Aruna baru menyadari kalau dia terbangun di pagi hari walaupun terakhir dia tidur di sore hari. Dia pun harus mandi dan bersiap dengan seragam sesuai hari yang tertera di jam tangannya. Setelah siap, gadis yang hari ini mengenakan seragam pramuka itu keluar kamar untuk sarapan. Keluarganya sudah menunggu di meja makan.
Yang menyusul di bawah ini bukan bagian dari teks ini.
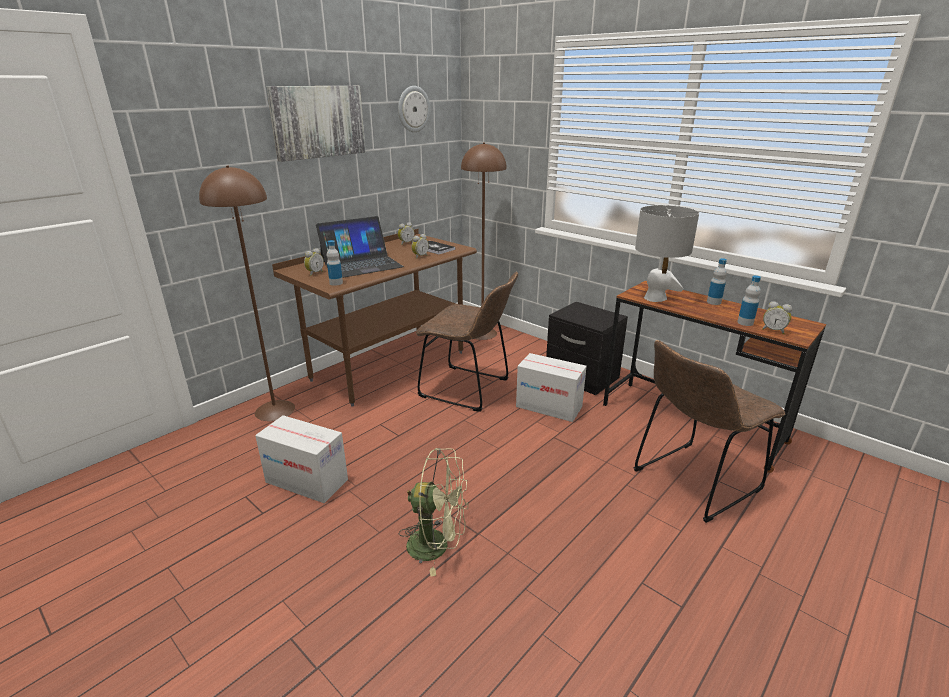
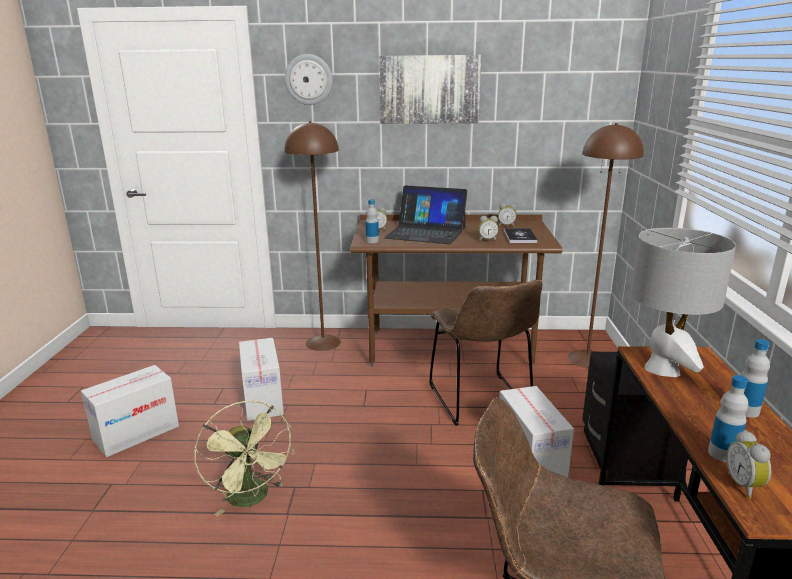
camera: 50 degrees right, 5 degrees down
wall clock [398,86,430,132] -> wall clock moved to [285,54,333,105]
none -> cardboard box [81,365,179,457]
Aruna memperhatikan penampilan mamanya yang berbeda pagi ini. Biasanya wanita yang melahirkannya itu memakai seragam batik di hari jum'at, tapi sekarang malah menggunakan blouse dengan celana bahan berwarna hitam. Aruna juga baru sadar kalau pagi ini mamanya tidak menggedor-gedor pintu kamar untuk membangunkannya. Kenapa Mama begitu santai?"Mama nggak kerja?" tanya Aruna sambil menarik kursi tempatnya biasa duduk.
Mama yang tengah mengambilkan nasi untuk Papa menoleh ke anak perempuannya. Wanita itu menatap Aruna dengan tatapan aneh.
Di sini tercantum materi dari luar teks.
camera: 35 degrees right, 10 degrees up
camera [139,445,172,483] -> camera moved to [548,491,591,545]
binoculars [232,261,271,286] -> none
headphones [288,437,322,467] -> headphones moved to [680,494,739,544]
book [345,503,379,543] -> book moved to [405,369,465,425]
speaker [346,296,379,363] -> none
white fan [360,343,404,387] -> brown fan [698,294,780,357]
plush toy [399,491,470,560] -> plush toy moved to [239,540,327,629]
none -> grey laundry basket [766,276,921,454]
"Kamu amnesia apa gimana, sih?"
Aruna makin tidak paham saat pertanyaannya dijawab dengan pertanyaan lain oleh Mama. "Kamu lupa hari ini pengambilan raport?"
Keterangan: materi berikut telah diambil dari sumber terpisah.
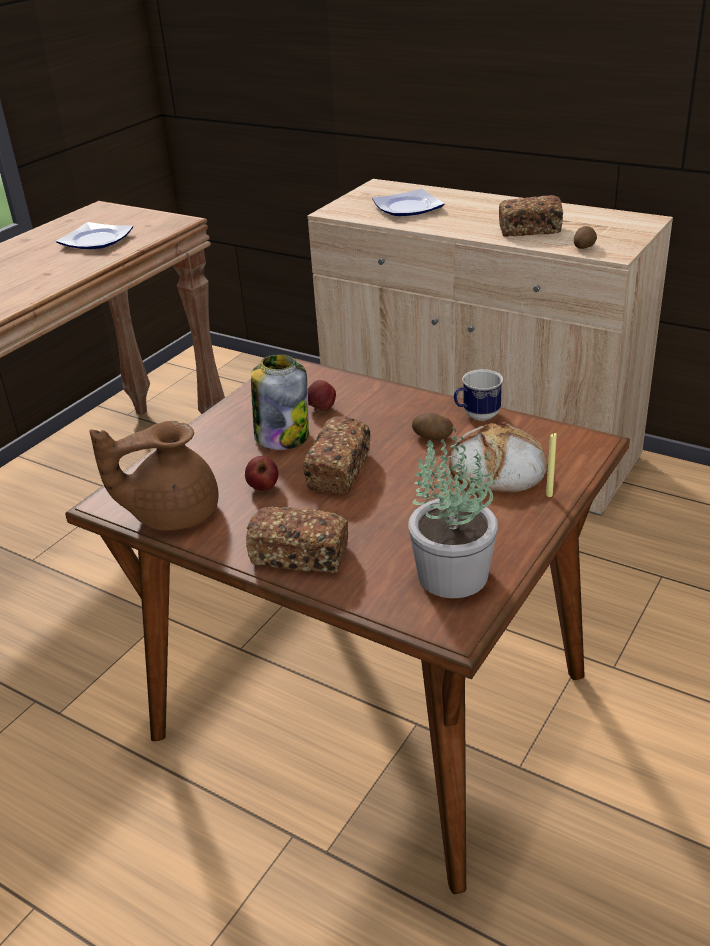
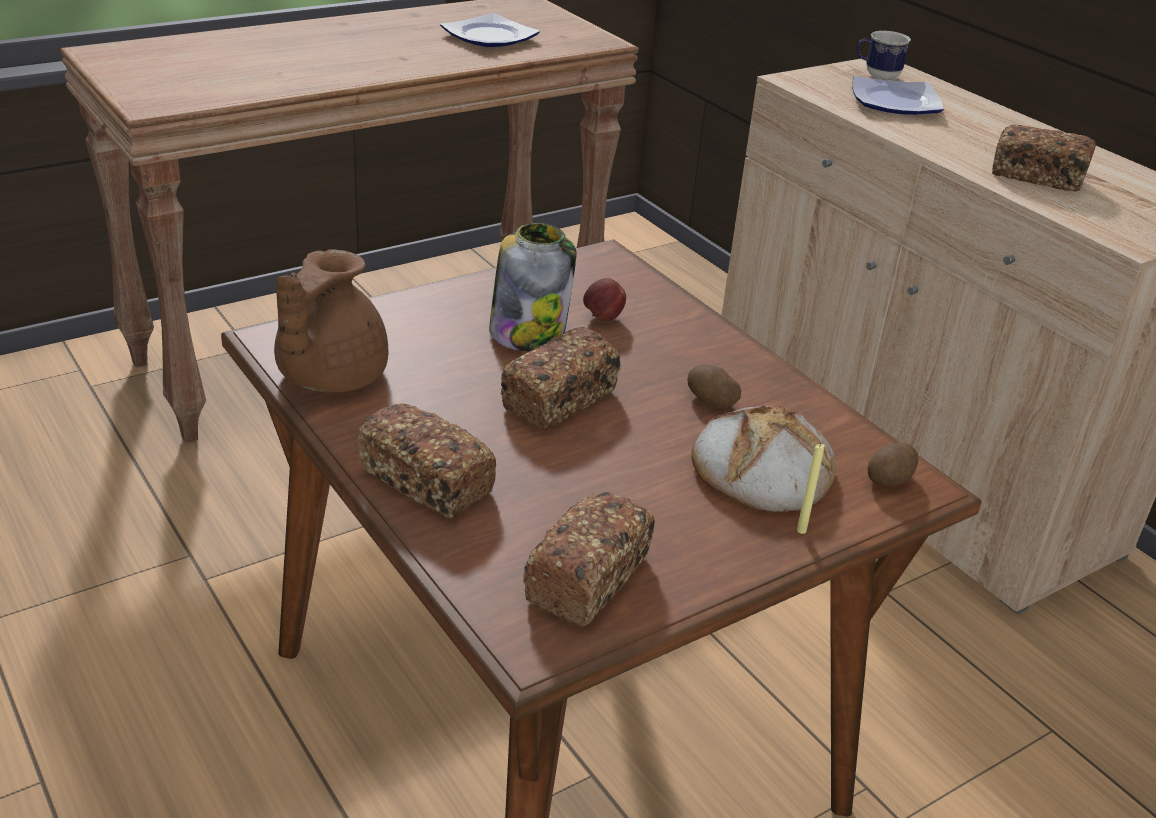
camera: 20 degrees right, 0 degrees up
brown teapot [90,421,219,531] -> brown teapot turned 75 degrees counterclockwise [274,249,388,393]
apple [245,456,278,491] -> none
potted plant [408,427,498,598] -> bread [523,492,655,627]
mug [454,369,503,421] -> mug moved to [857,31,911,80]
potato [574,226,597,249] -> potato moved to [867,442,918,486]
Aruna mengangguk-angguk dan membulatkan mulutnya seperti huruf O.
"Hehe... Kelebihan tidur kayaknya, Ma," ujar Aruna beralasan. Mama hanya bisa geleng-geleng kepala.
"Dasar pikun," celetuk Robin yang duduk di sampingnya. Tangan Aruna yang tengah memegang sendok reflek memukulkan sendok itu ke kepala adiknya---tidak keras tapi cukup membuat Robin diam.
"Mamaa..." Robin merengek dan mengadu pada Mamanya.
"Runa!"
Hanya cengiran yang Aruna berikan atas teguran Mamanya. Dia kemudian mencoba mengingat apa yang dia lakukan di hari pengambilan raport kenaikan kelas. Sepertinya dia tidak melakukan hal buruk. Mungkin hari ini dia hanya perlu membantu seseorang... Semoga saja.
"Mama ambil punya Robin dulu, abis itu baru punya kamu," ucap Mama. Aruna mengiyakan saja karena tidak mungkin Papa izin untuk mengambilkan raportnya.
"Kira-kira gimana semester ini, Kak?" sahut Papa yang sedari tadi hanya menjadi pendengar.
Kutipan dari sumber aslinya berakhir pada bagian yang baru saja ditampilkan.